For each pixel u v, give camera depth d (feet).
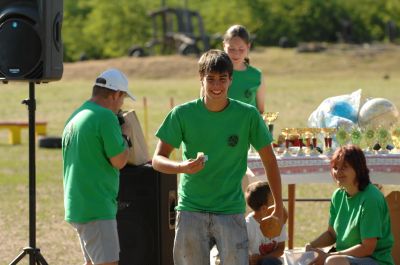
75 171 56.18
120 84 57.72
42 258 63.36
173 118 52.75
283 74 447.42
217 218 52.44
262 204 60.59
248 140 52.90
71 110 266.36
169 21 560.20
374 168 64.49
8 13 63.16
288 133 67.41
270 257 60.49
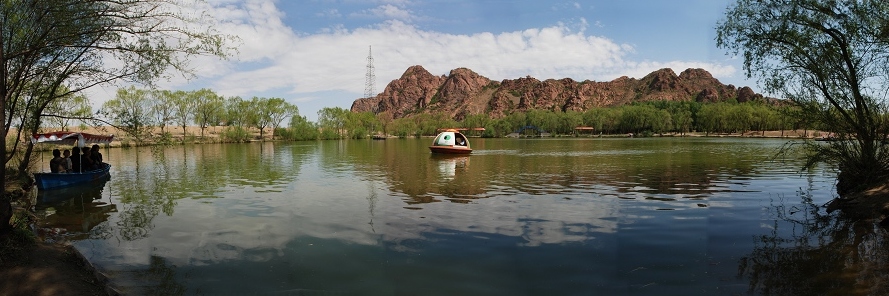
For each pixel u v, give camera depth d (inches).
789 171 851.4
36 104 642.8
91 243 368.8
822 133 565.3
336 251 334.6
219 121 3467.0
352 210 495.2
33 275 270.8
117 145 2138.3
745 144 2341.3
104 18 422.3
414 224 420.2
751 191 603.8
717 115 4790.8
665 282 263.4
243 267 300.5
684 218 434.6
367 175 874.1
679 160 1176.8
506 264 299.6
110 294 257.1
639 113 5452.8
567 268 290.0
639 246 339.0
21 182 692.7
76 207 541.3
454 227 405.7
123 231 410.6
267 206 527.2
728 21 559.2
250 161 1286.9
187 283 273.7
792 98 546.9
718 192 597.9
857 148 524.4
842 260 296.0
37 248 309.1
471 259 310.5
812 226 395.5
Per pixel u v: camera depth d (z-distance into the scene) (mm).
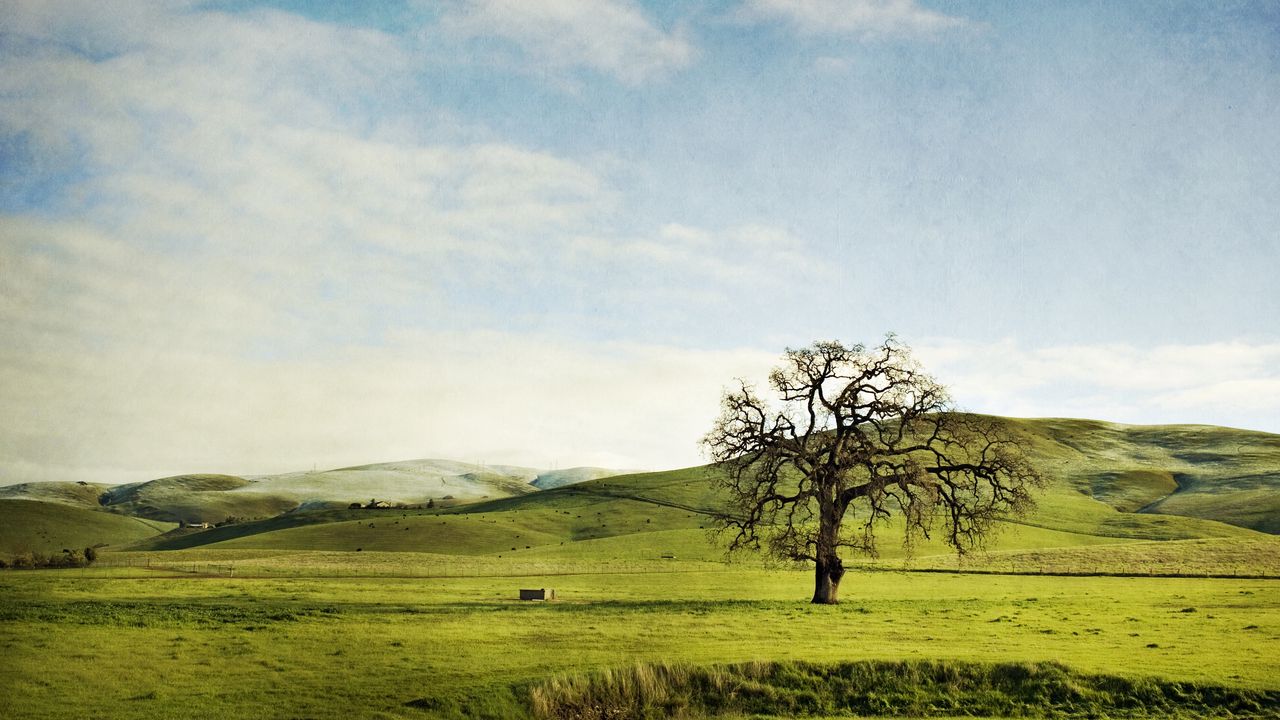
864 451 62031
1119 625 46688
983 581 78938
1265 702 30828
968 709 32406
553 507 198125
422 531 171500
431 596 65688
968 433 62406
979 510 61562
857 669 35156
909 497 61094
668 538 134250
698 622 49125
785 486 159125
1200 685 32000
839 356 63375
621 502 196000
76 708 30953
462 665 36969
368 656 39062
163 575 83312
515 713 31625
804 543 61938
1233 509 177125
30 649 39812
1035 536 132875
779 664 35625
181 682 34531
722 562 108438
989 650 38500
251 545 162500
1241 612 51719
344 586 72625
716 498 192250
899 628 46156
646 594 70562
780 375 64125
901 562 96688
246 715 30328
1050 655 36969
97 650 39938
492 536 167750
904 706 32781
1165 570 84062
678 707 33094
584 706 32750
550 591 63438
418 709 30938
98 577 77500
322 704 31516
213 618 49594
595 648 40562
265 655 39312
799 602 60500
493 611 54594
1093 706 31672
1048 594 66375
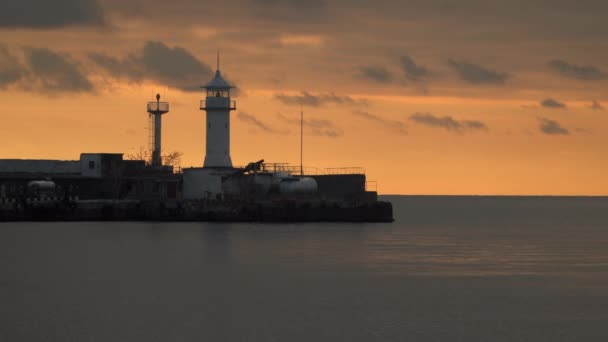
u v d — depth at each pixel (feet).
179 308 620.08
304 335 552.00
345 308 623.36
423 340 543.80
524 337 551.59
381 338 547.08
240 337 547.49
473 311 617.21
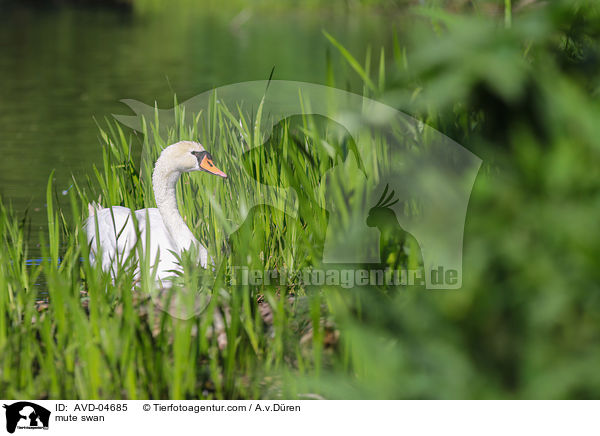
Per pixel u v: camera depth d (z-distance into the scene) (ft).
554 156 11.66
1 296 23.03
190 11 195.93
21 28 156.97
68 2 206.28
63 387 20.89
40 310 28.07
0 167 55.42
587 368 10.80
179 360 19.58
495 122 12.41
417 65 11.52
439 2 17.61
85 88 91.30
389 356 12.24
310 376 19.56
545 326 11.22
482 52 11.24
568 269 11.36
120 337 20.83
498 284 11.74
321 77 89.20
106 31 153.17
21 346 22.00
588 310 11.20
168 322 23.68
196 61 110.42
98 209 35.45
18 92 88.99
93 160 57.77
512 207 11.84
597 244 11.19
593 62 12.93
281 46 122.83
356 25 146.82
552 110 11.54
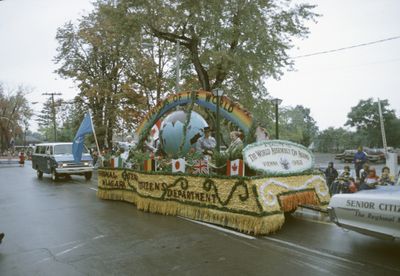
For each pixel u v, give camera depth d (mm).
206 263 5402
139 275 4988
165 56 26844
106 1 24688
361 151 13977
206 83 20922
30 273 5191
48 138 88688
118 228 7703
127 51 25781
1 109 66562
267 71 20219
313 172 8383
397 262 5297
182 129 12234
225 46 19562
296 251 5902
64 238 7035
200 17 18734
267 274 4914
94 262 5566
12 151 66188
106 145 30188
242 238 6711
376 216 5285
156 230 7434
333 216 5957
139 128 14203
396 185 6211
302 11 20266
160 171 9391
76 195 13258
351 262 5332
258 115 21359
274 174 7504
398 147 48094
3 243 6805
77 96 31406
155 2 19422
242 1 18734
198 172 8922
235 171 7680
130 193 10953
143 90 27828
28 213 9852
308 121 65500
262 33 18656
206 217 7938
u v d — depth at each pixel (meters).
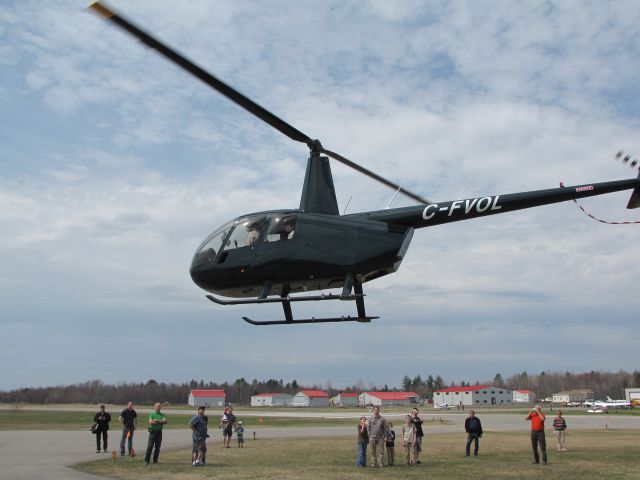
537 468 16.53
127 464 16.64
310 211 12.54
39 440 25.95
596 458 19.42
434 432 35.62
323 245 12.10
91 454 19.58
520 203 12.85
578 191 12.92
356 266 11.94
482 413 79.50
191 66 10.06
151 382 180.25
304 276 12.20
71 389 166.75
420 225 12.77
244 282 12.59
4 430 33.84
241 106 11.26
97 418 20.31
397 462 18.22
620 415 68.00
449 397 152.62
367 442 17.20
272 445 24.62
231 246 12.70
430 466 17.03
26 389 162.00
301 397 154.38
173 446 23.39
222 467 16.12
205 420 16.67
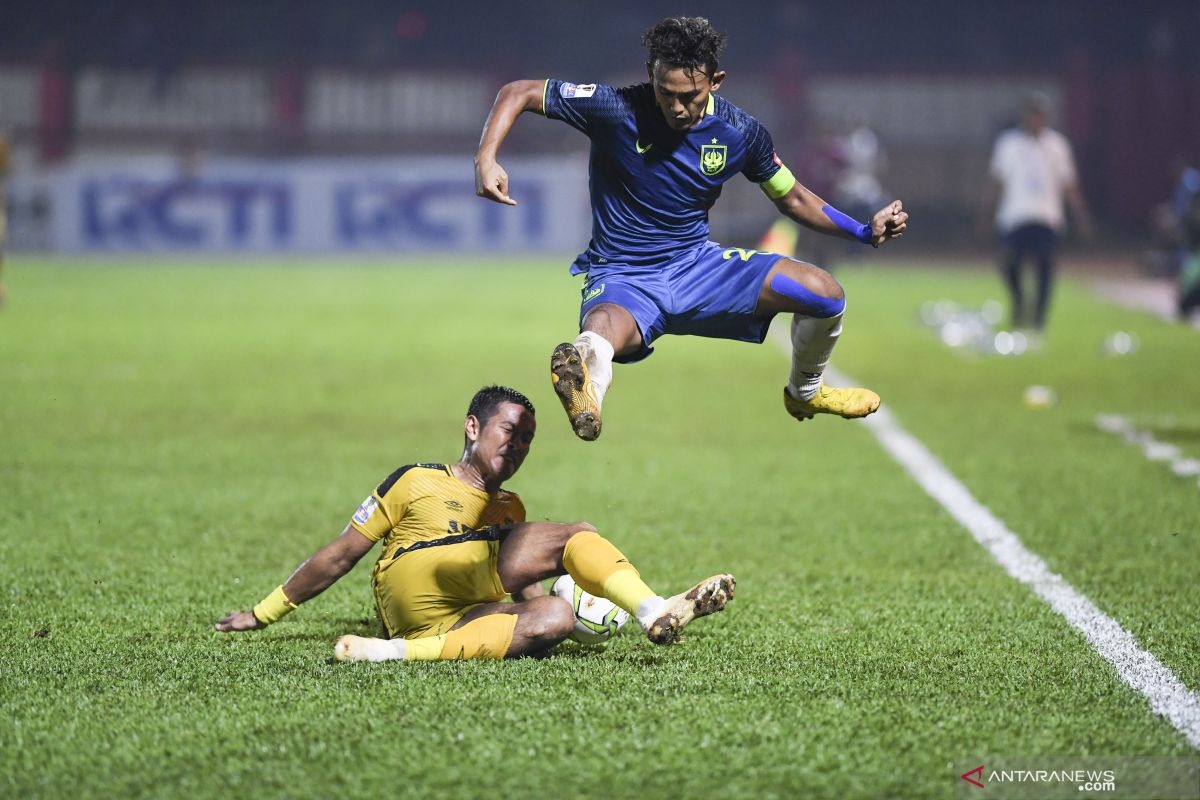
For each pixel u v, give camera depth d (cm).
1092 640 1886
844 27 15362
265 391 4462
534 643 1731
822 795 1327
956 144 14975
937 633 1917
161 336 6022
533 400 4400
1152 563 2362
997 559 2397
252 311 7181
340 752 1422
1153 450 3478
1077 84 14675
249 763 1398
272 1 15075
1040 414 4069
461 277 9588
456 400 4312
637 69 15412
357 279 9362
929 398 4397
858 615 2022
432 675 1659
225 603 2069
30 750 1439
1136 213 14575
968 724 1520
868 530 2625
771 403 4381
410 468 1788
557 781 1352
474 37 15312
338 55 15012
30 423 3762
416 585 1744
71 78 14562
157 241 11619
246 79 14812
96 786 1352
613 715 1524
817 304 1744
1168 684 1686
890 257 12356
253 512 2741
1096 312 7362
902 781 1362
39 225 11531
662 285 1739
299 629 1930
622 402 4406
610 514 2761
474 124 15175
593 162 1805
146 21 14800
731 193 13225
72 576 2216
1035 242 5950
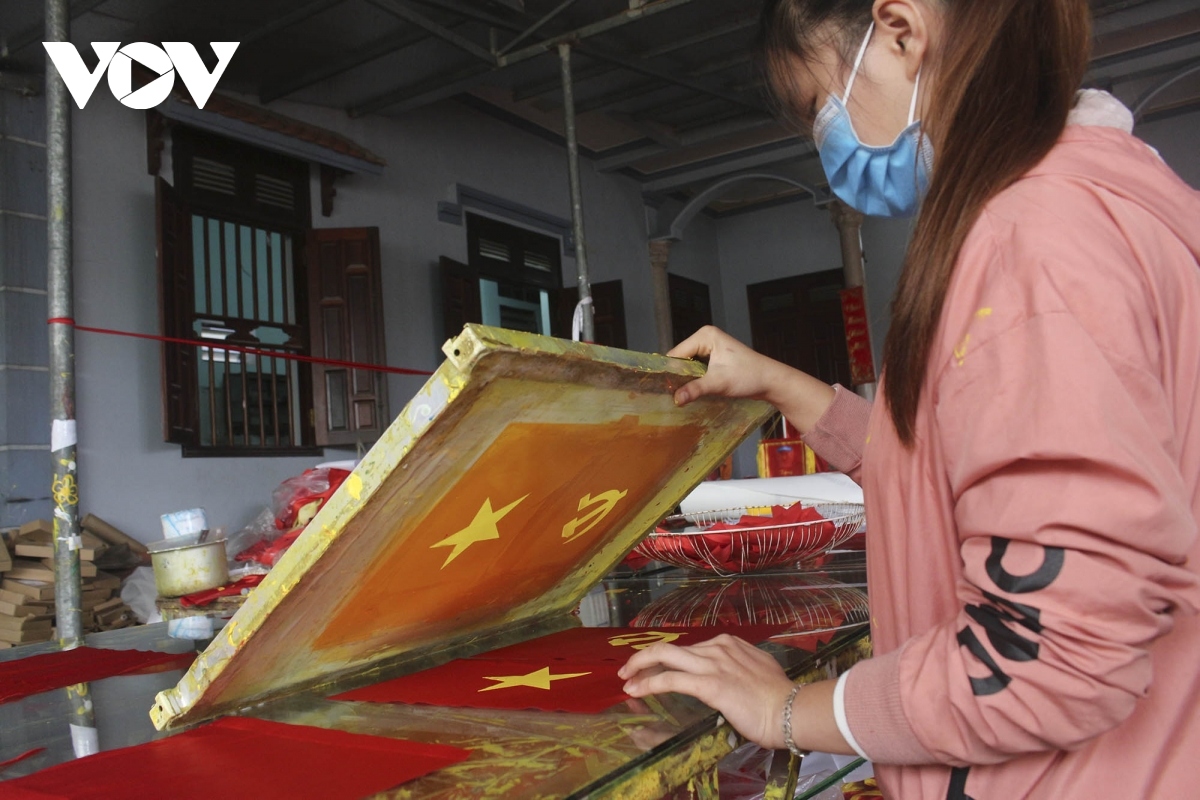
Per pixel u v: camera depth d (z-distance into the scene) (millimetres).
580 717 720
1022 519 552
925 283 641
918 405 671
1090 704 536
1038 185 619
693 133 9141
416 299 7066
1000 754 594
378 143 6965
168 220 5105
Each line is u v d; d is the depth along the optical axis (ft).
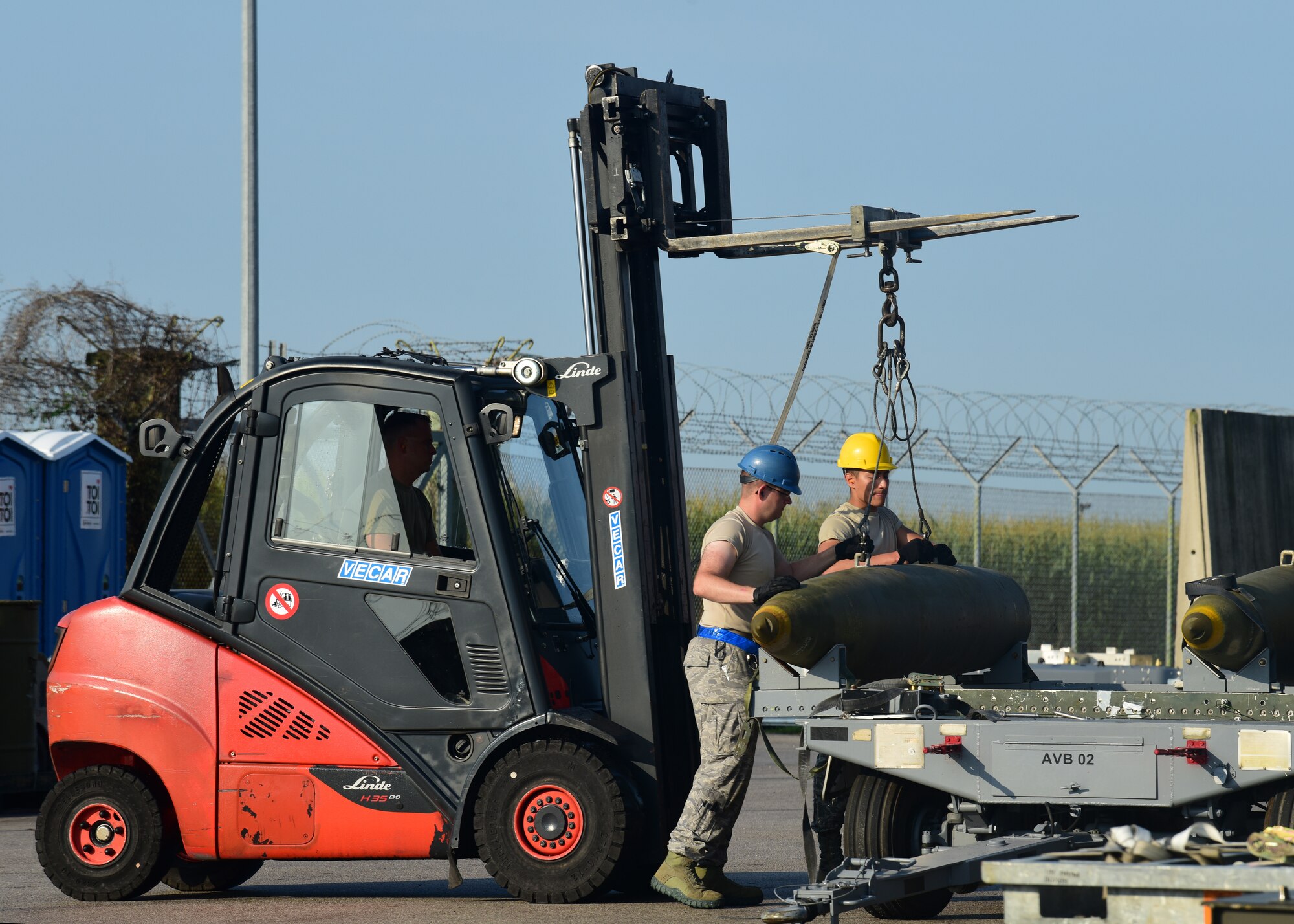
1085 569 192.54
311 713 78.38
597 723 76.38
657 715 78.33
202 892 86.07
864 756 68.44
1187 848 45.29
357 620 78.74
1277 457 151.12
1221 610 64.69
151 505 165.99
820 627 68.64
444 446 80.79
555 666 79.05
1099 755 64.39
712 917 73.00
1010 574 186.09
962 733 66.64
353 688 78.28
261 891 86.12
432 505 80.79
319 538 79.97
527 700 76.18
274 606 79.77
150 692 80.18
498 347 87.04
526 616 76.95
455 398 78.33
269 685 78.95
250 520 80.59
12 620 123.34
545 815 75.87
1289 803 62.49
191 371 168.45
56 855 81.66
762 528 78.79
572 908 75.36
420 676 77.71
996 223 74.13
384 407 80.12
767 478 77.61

════════

> [Required work] Where a line in the entries holds the word "give", copy that line.

> [Answer box]
For each pixel u v, give camera depth d (feet).
For each pixel u v, give camera depth d (inches).
For each pixel u v, give camera depth d (mm).
For each pixel u v, give camera depth d (cm).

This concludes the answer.